When it comes to comfort, almost all of us have pet peeves, and mine is having something tight around my waist. With an extended waist, I find that the skirt just floats over the waist. Plus, there’s quite a bit of leeway in the fit with the fluctuation of my stomach being rounder and softer one day compared to another.
Before cutting into the silk satin-faced georgette to go with the French-style jacket, I made a wearable mock-up from an embroidered silk doupioni fabric. The fabric had been pre-washed – perfect for Baltimore’s hot and humid summer weather since the skirt can be laundered, and the pre-washing made the doupioni softened quite a bit.

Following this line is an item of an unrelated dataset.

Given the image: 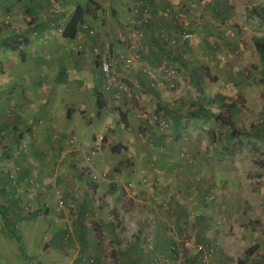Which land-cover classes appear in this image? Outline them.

I feel a sense of freedom when I make a wearable mock-up because I don’t feel like so much is at stake if it doesn’t turn out perfectly. This one is a winner, and I’ve already worn it several times. The waist is oh-so comfortable, and I’m glad I thought to make the waist facing from cotton batiste so there’s no embroidery against my skin. I find that it’s small details like that that really help me to feel at ease.
When I wear the skirt, I feel both “breezy” and “put together.” The washed doupioni is perfect: there’s enough structure so that the fullness of the skirt doesn’t collapse altogether, yet the skirt isn’t too stiff.
This skirt pattern is definitely a keeper. In addition to a companion for my French-style jacket, I already have plans to make the skirt from a linen print.